Elastic Search Index Data Compression (v1.4.2)

(Sagar) #1

Hello everyone,
I have been using Elastic Search for storing application logs.

Elastic Search version: 1.4.2
Log Retention Policy: 30 days

Number of logs generated per month: 250 million
Number of shards per index: 5
Number of replicas for index: 1

Logs/Documents in my index are not big, but number of documents are enormous.

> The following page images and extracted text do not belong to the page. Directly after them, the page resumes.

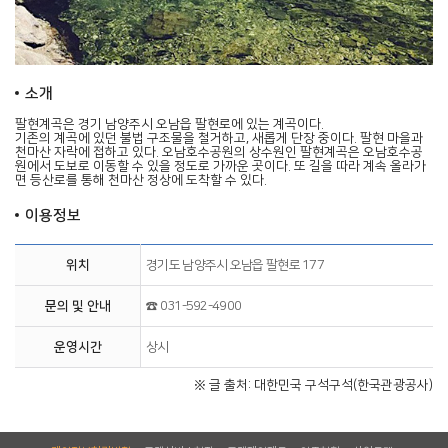
소개
팔현계곡
은 경기 남양주시 오남읍 팔현로에 있는 계곡이다.
기존의 계곡에 있던 불법 구조물을 철거하고, 새롭게 단장 중이다. 팔현 마을과
천마산 자락에 접하고 있다. 오남호수공원의 상수원인 팔현계곡은 오남호수공
원에서 도보로 이동할 수 있을 정도로 가까운 곳이다. 또 길을 따라 계속 올라가
면 등산로를 통해 천마산 정상에 도착할 수 있다.
이용정보
위치
경기도 남양주시 오남읍 팔현로 177
문의 및 안내
☎ 031-592-4900
운영시간
상시
※ 글 출처: 대한민국 구석구석(한국관광공사)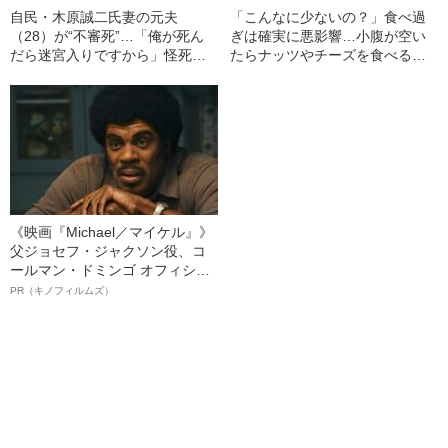
自民・木原誠二氏妻の元夫
「こんなに少ないの？」食べ過
（28）が“不審死”…「俺が死ん
ぎは確実に悪影響…小腹が空い
だら迷宮入りですから」怪死現
たらナッツやチーズを食べる人
場を知るキーマンが重大証言
が知らない「本当の適正量」
《木原事件に新展開》
《映画『Michael／マイケル』》
父ジョセフ・ジャクソン役、コ
ールマン・ドミンゴ オフィシャ
ルインタビュー“観客を魅了した
PR（キノフィルムズ）
名優、複雑な父親像への想いを
語る”《日本興収70億円突破》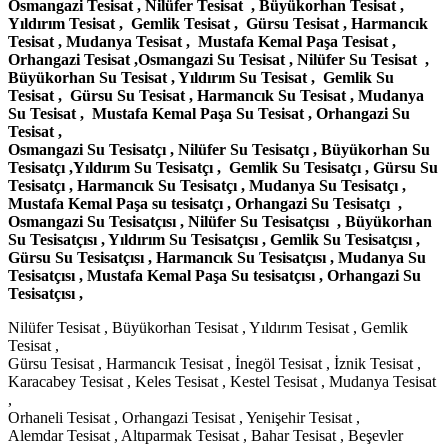
Osmangazi Tesisat , Nilüfer Tesisat , Büyükorhan Tesisat ,
Yıldırım Tesisat , Gemlik Tesisat , Gürsu Tesisat , Harmancık
Tesisat , Mudanya Tesisat , Mustafa Kemal Paşa Tesisat ,
Orhangazi Tesisat ,Osmangazi Su Tesisat , Nilüfer Su Tesisat ,
Büyükorhan Su Tesisat , Yıldırım Su Tesisat , Gemlik Su
Tesisat , Gürsu Su Tesisat , Harmancık Su Tesisat , Mudanya
Su Tesisat , Mustafa Kemal Paşa Su Tesisat , Orhangazi Su
Tesisat ,
Osmangazi Su Tesisatçı , Nilüfer Su Tesisatçı , Büyükorhan Su
Tesisatçı ,Yıldırım Su Tesisatçı , Gemlik Su Tesisatçı , Gürsu Su
Tesisatçı , Harmancık Su Tesisatçı , Mudanya Su Tesisatçı ,
Mustafa Kemal Paşa su tesisatçı , Orhangazi Su Tesisatçı ,
Osmangazi Su Tesisatçısı , Nilüfer Su Tesisatçısı , Büyükorhan
Su Tesisatçısı , Yıldırım Su Tesisatçısı , Gemlik Su Tesisatçısı ,
Gürsu Su Tesisatçısı , Harmancık Su Tesisatçısı , Mudanya Su
Tesisatçısı , Mustafa Kemal Paşa Su tesisatçısı , Orhangazi Su
Tesisatçısı ,
Nilüfer Tesisat , Büyükorhan Tesisat , Yıldırım Tesisat , Gemlik
Tesisat ,
Gürsu Tesisat , Harmancık Tesisat , İnegöl Tesisat , İznik Tesisat ,
Karacabey Tesisat , Keles Tesisat , Kestel Tesisat , Mudanya Tesisat
,
Orhaneli Tesisat , Orhangazi Tesisat , Yenişehir Tesisat ,
Alemdar Tesisat , Altıparmak Tesisat , Bahar Tesisat , Beşevler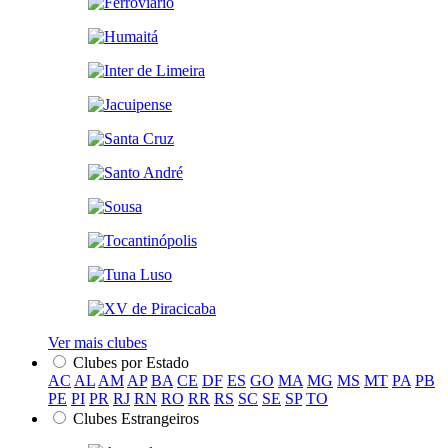
Ver mais clubes
Clubes por Estado
AC
AL
AM
AP
BA
CE
DF
ES
GO
MA
MG
MS
MT
PA
PB
PE
PI
PR
RJ
RN
RO
RR
RS
SC
SE
SP
TO
Clubes Estrangeiros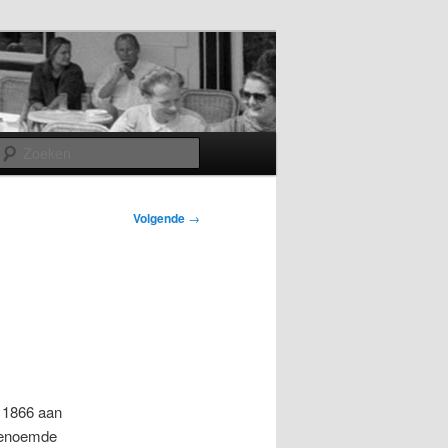
Zoeken
Volgende
→
n 1866 aan
tgenoemde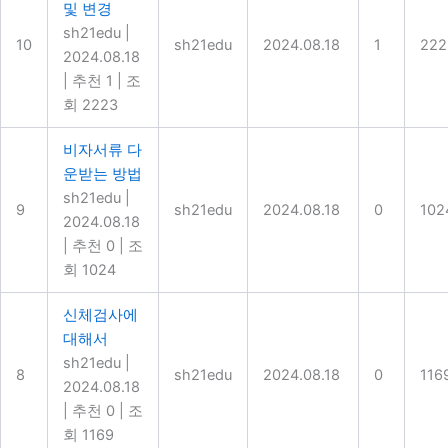
및 변경
sh21edu
|
10
sh21edu
2024.08.18
1
222
2024.08.18
|
추천 1
|
조
회 2223
비자서류 다
운받는 방법
sh21edu
|
9
sh21edu
2024.08.18
0
102
2024.08.18
|
추천 0
|
조
회 1024
신체검사에
대해서
sh21edu
|
8
sh21edu
2024.08.18
0
116
2024.08.18
|
추천 0
|
조
회 1169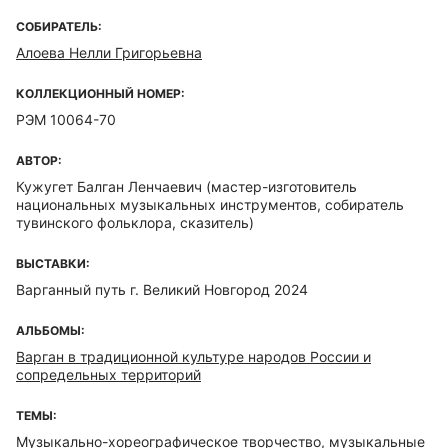
СОБИРАТЕЛЬ:
Алоева Нелли Григорьевна
КОЛЛЕКЦИОННЫЙ НОМЕР:
РЭМ 10064-70
АВТОР:
Кужугет Балган Ленчаевич
(мастер-изготовитель
национальных музыкальных инструментов, собиратель
тувинского фольклора, сказитель)
ВЫСТАВКИ:
Варганный путь г. Великий Новгород 2024
АЛЬБОМЫ:
Варган в традиционной культуре народов России и
сопредельных территорий
ТЕМЫ:
Музыкально-хореографическое творчество, музыкальные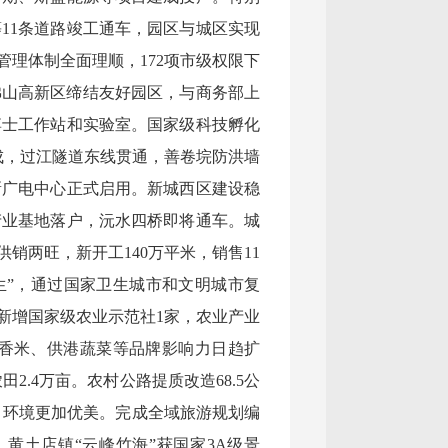
11条道路竣工通车，园区与城区实现
管理体制全面理顺，172项市级权限下
佛山高新区缔结友好园区，与商务部上
博士工作站和实验室。国家级科技孵化
成，过江隧道东线贯通，善卷垸防洪墙
新广电中心正式启用。新城西区建设稳
产业基地落户，沅水四桥即将通车。城
两旺，新开工140万平米，销售11
发生”，通过国家卫生城市和文明城市复
新增国家级农业示范社1家，农业产业
德香米、供港蔬菜等品牌影响力日趋扩
2.4万亩。农村公路提质改造68.5公
村。环境更加优美。完成全域旅游规划编
黄土店镇“云峰竹海”获国家3A级景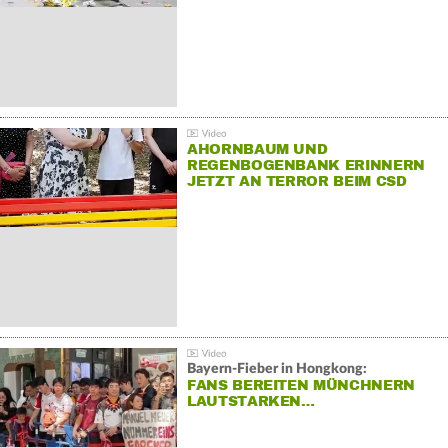
AHORNBAUM UND
REGENBOGENBANK ERINNERN
JETZT AN TERROR BEIM CSD
Bayern-Fieber in Hongkong:
FANS BEREITEN MÜNCHNERN
LAUTSTARKEN…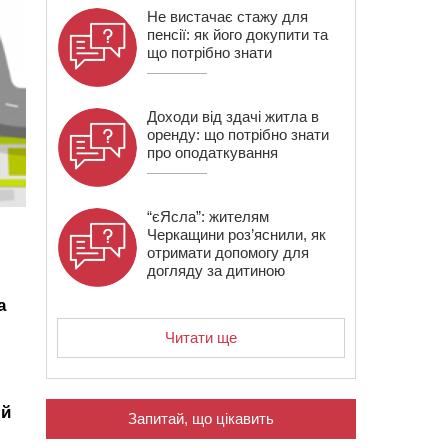
Не вистачає стажу для
пенсії: як його докупити та
що потрібно знати
Доходи від здачі житла в
оренду: що потрібно знати
про оподаткування
“єЯсла”: жителям
Черкащини роз’яснили, як
отримати допомогу для
догляду за дитиною
а
Читати ще
ій
Запитай, що цікавить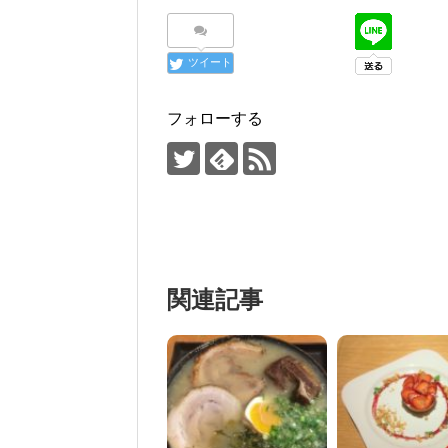
ツイート
フォローする
関連記事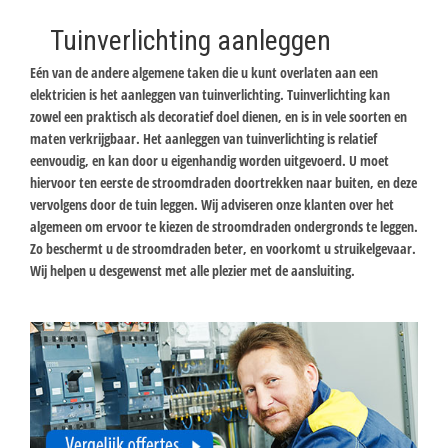
Tuinverlichting aanleggen
Eén van de andere algemene taken die u kunt overlaten aan een
elektricien is het aanleggen van tuinverlichting. Tuinverlichting kan
zowel een praktisch als decoratief doel dienen, en is in vele soorten en
maten verkrijgbaar. Het aanleggen van tuinverlichting is relatief
eenvoudig, en kan door u eigenhandig worden uitgevoerd. U moet
hiervoor ten eerste de stroomdraden doortrekken naar buiten, en deze
vervolgens door de tuin leggen. Wij adviseren onze klanten over het
algemeen om ervoor te kiezen de stroomdraden ondergronds te leggen.
Zo beschermt u de stroomdraden beter, en voorkomt u struikelgevaar.
Wij helpen u desgewenst met alle plezier met de aansluiting.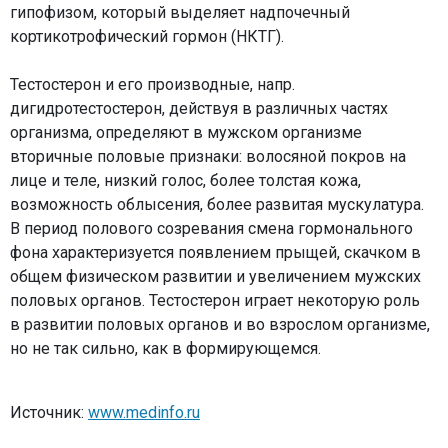
гипофизом, который выделяет надпочечный
кортикотрофический гормон (НКТГ).
Тестостерон и его производные, напр.
дигидротестостерон, действуя в различных частях
организма, определяют в мужском организме
вторичные половые признаки: волосяной покров на
лице и теле, низкий голос, более толстая кожа,
возможность облысения, более развитая мускулатура.
В период полового созревания смена гормонального
фона характеризуется появлением прыщей, скачком в
общем физическом развитии и увеличением мужских
половых органов. Тестостерон играет некоторую роль
в развитии половых органов и во взрослом организме,
но не так сильно, как в формирующемся.
Источник:
www.medinfo.ru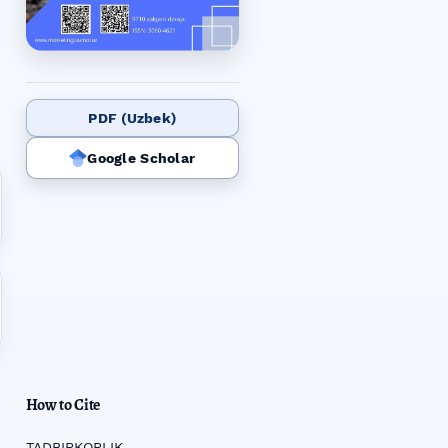
PDF (Uzbek)
Google Scholar
How to Cite
TADBIRKORLIK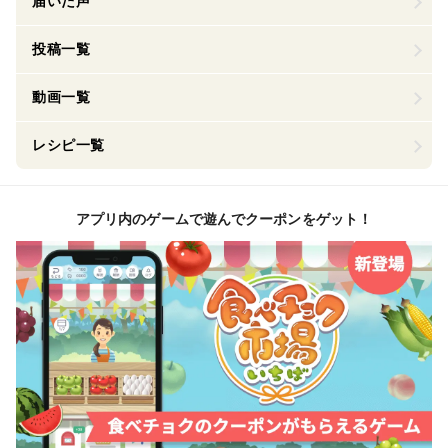
届いた声
投稿一覧
動画一覧
レシピ一覧
アプリ内のゲームで遊んでクーポンをゲット！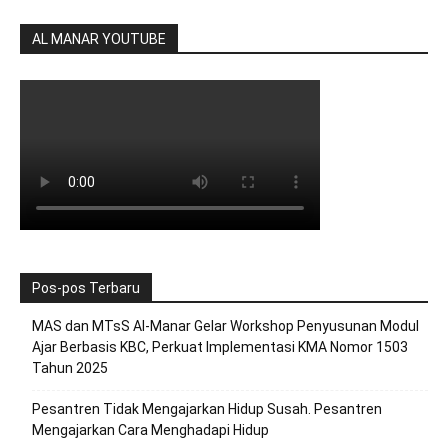
AL MANAR YOUTUBE
Pos-pos Terbaru
MAS dan MTsS Al-Manar Gelar Workshop Penyusunan Modul
Ajar Berbasis KBC, Perkuat Implementasi KMA Nomor 1503
Tahun 2025
Pesantren Tidak Mengajarkan Hidup Susah. Pesantren
Mengajarkan Cara Menghadapi Hidup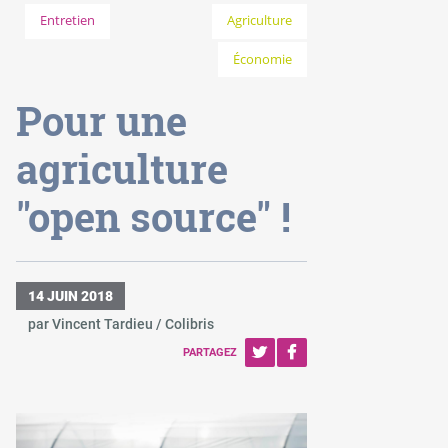
Entretien
Agriculture
Économie
Pour une
agriculture
"open source" !
14 JUIN 2018
par Vincent Tardieu / Colibris
PARTAGEZ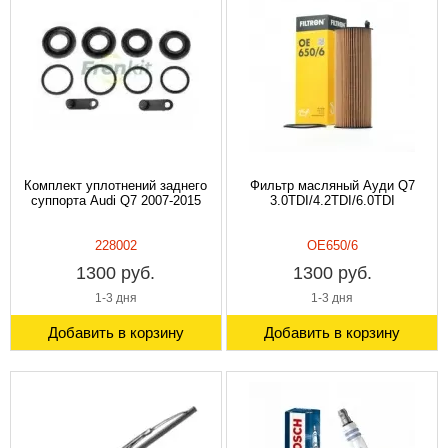
Комплект уплотнений заднего
Фильтр масляный Ауди Q7
суппорта Audi Q7 2007-2015
3.0TDI/4.2TDI/6.0TDI
228002
OE650/6
1300 руб.
1300 руб.
1-3 дня
1-3 дня
Добавить в корзину
Добавить в корзину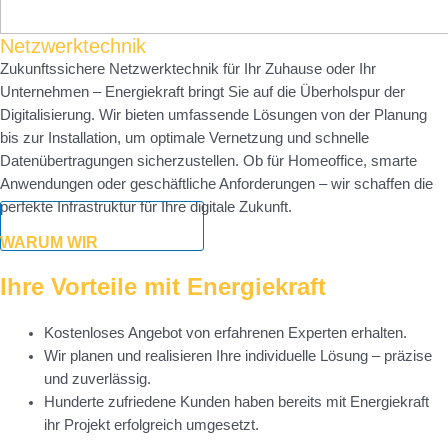
Netzwerktechnik
Zukunftssichere Netzwerktechnik für Ihr Zuhause oder Ihr
Unternehmen – Energiekraft bringt Sie auf die Überholspur der
Digitalisierung. Wir bieten umfassende Lösungen von der Planung
bis zur Installation, um optimale Vernetzung und schnelle
Datenübertragungen sicherzustellen. Ob für Homeoffice, smarte
Anwendungen oder geschäftliche Anforderungen – wir schaffen die
perfekte Infrastruktur für Ihre digitale Zukunft.
Jetzt Anfrage senden
WARUM WIR
Ihre Vorteile mit Energiekraft
Kostenloses Angebot von erfahrenen Experten erhalten.
Wir planen und realisieren Ihre individuelle Lösung – präzise
und zuverlässig.
Hunderte zufriedene Kunden haben bereits mit Energiekraft
ihr Projekt erfolgreich umgesetzt.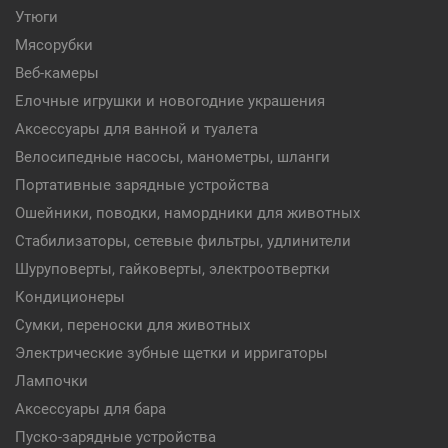
Утюги
Мясорубки
Веб-камеры
Елочные игрушки и новогодние украшения
Аксессуары для ванной и туалета
Велосипедные насосы, манометры, шланги
Портативные зарядные устройства
Ошейники, поводки, намордники для животных
Стабилизаторы, сетевые фильтры, удлинители
Шуруповерты, гайковерты, электроотвертки
Кондиционеры
Сумки, переноски для животных
Электрические зубные щетки и ирригаторы
Лампочки
Аксессуары для бара
Пуско-зарядные устройства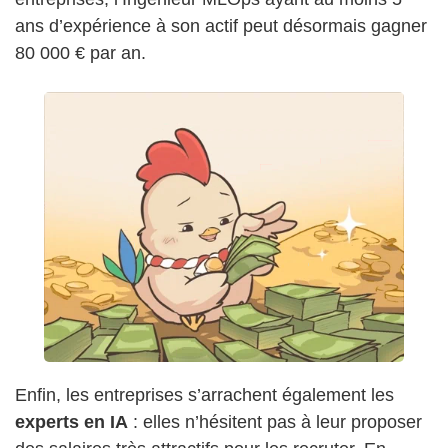
ans d’expérience à son actif peut désormais gagner
80 000 € par an.
Enfin, les entreprises s’arrachent également les
experts en IA
: elles n’hésitent pas à leur proposer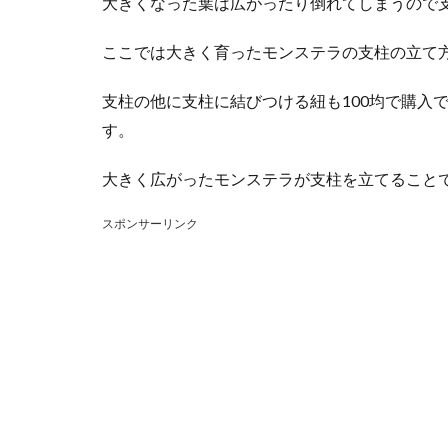
大きくなった葉は広がったり倒れてしまうので
ここでは大きく育ったモンステラの支柱の立て方
支柱の他に支柱に結びつける紐も100均で購入
す。
大きく広がったモンステラが支柱を立てること
スポンサーリンク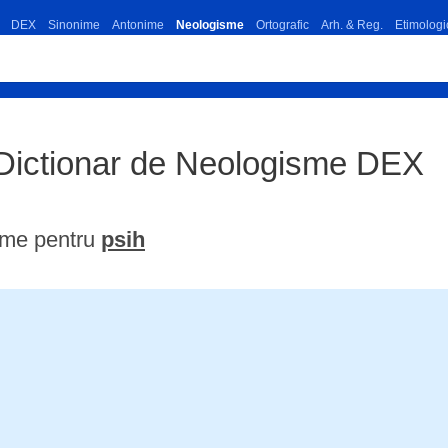
DEX
Sinonime
Antonime
Neologisme
Ortografic
Arh. & Reg.
Etimologi
 Dictionar de Neologisme DEX
ime pentru
psih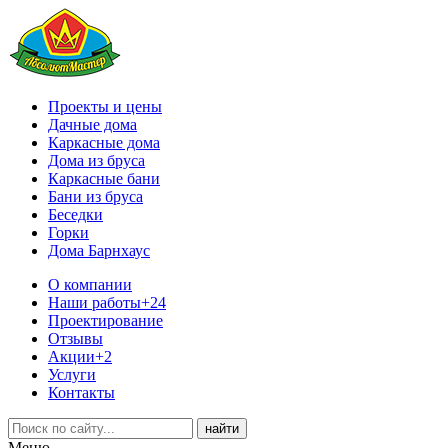
Проекты и цены
Дачные дома
Каркасные дома
Дома из бруса
Каркасные бани
Бани из бруса
Беседки
Горки
Дома Барнхаус
О компании
Наши работы
+24
Проектирование
Отзывы
Акции
+2
Услуги
Контакты
Меню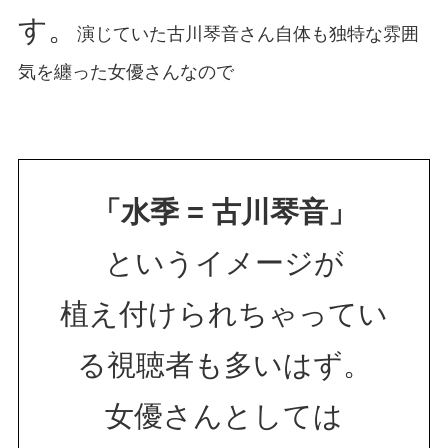
す。
演じていた古川琴音さん自体も独特な雰囲
気を纏った女優さんなので
「水季 = 古川琴音」
というイメージが
植え付けられちゃってい
る視聴者も多いはず。
女優さんとしては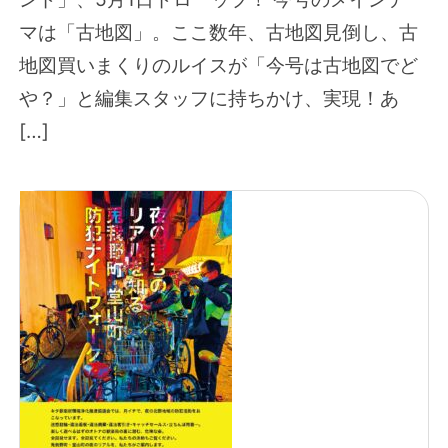
マは「古地図」。ここ数年、古地図見倒し、古
地図買いまくりのルイスが「今号は古地図でど
や？」と編集スタッフに持ちかけ、実現！あ
[…]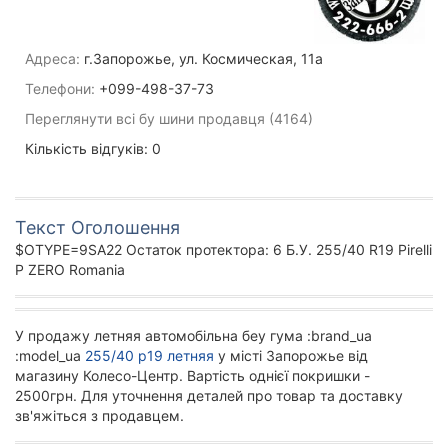
Адреса:
г.Запорожье, ул. Космическая, 11а
Телефони:
+099-498-37-73
Переглянути всі бу шини продавця (4164)
Кількість відгуків: 0
Текст Оголошення
$OTYPE=9SA22 Остаток протектора: 6 Б.У. 255/40 R19 Pirelli
P ZERO Romania
У продажу летняя автомобільна беу гума :brand_ua
:model_ua
255/40 р19 летняя
у місті Запорожье від
магазину Колесо-Центр. Вартість однієї покришки -
2500грн. Для уточнення деталей про товар та доставку
зв'яжіться з продавцем.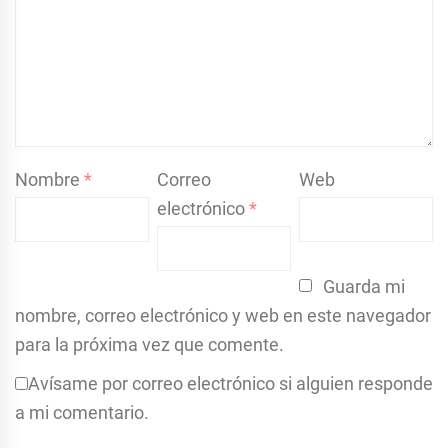
Nombre
*
Correo
Web
electrónico
*
Guarda mi
nombre, correo electrónico y web en este navegador
para la próxima vez que comente.
Avísame por correo electrónico si alguien responde
a mi comentario.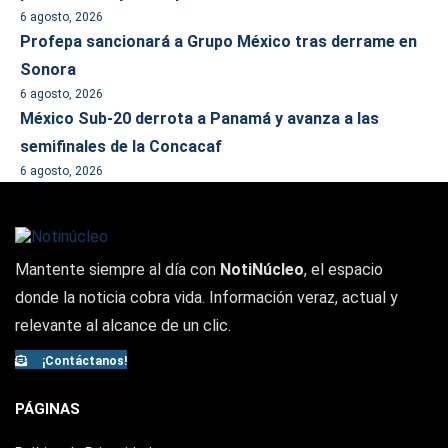
6 agosto, 2026
Profepa sancionará a Grupo México tras derrame en
Sonora
6 agosto, 2026
México Sub-20 derrota a Panamá y avanza a las
semifinales de la Concacaf
6 agosto, 2026
Mantente siempre al día con
NotiNúcleo
, el espacio
donde la noticia cobra vida. Información veraz, actual y
relevante al alcance de un clic.
¡Contáctanos!
PÁGINAS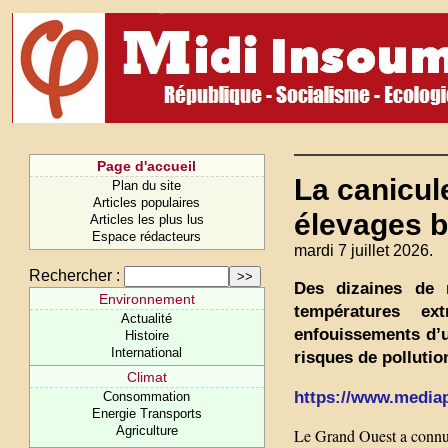
Page d'accueil
La canicul
Plan du site
Articles populaires
élevages b
Articles les plus lus
Espace rédacteurs
mardi 7 juillet 2026.
Rechercher :
Des dizaines de 
Environnement
températures ex
Actualité
enfouissements d’u
Histoire
International
risques de pollution
Climat
https://www.mediapa
Consommation
Energie Transports
Agriculture
Le Grand Ouest a connu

Some Stats of existing data and extrapolation based on the same:
0.7 million - 260 MB
250 Million - 92 GB

92 GB of data per site for just application logs sounds too much to me.
So I am keen to know if these indexes or logs data under can be compressed? If so, what performance impact can it make?
My writes to elastic search will be more frequent and concurrent, while search requests will not be much frequent.

Please advise.


Sagar Shah

(Christian Dahlqvist) #2

The size your log data takes up on disk depends a lot on the type of data you have and how you are mapping and indexing it. The logstash default settings indexes all text fields as both analysed and not_analysed, which gives a lot of flexibility, but can take up a lot of disk space. We published a blog post a while back that looked at how different mappings affect the size indexed data takes up on disk for a few sample data types. This shows that even though Elasticsearch already does apply compression when it indexes data, the size of indexed data on disk can still be larger than the raw data depending on what mappings that are used.

(Sagar) #3

Thank you Christian!
That helps :slight_smile:

(Sagar) #4

And if I understand it correctly, Default configuration of Elastic Search provides compression support. Is that correct?

Thanks again!

(Christian Dahlqvist) #5

Elasticsearch already compresses data internally by default. The current algorithm balances speed and compression, but the ability to specify more efficient compression is coming in version 2.0.

(Sagar) #6

Thank you Christian. Keen to use Elastic Search v 2.0 :slight_smile:

(Sagar) #7

There's one more finding in this.
I had one index on one of our QA box (a month old index) which has around 0.7 million records taking about 260 MB.
I created a new index on same server with same mapping and pulled all records one by one from existing index and pushed into this new index.
Surprisingly, I see the space taken by new index (a day old) with same mapping and setting as 136 MB only.
What could make such a big difference here?

Please clarify.


(Christian Dahlqvist) #8

Do you have the same number of shards for both indices? Do you have any deleted documents, e.g. due to updates in the older index?

When comparing size of indices, I generally optimise them first to ensure they are as compact as possible. Can you try optimising the indices and see if the size difference remain?

(Sagar) #9

Thanks Christian for your reply.
Both have same number of shards (5).
But yes, there were some documents deleted from original index at some point, which was done with the help of _ttl field.

How can I optimize those index?

Please advise.


(Sagar) #10

I found this article

I can optimize this and compare the stats thereafter.
Is it an expensive process? Does it take long time for big index?
Does it block all my incoming index requests while it's optimizing?

(Harlin) #11

Optimizing an index is extremely expensive, especially if it is optimized all the way down to 1 segment per shard. Also, never optimize an index that is still getting index requests, it will cause all kinds of problems. I would only ever call optimize on an index if it is not being indexed into any longer and your cluster is also not doing too much else.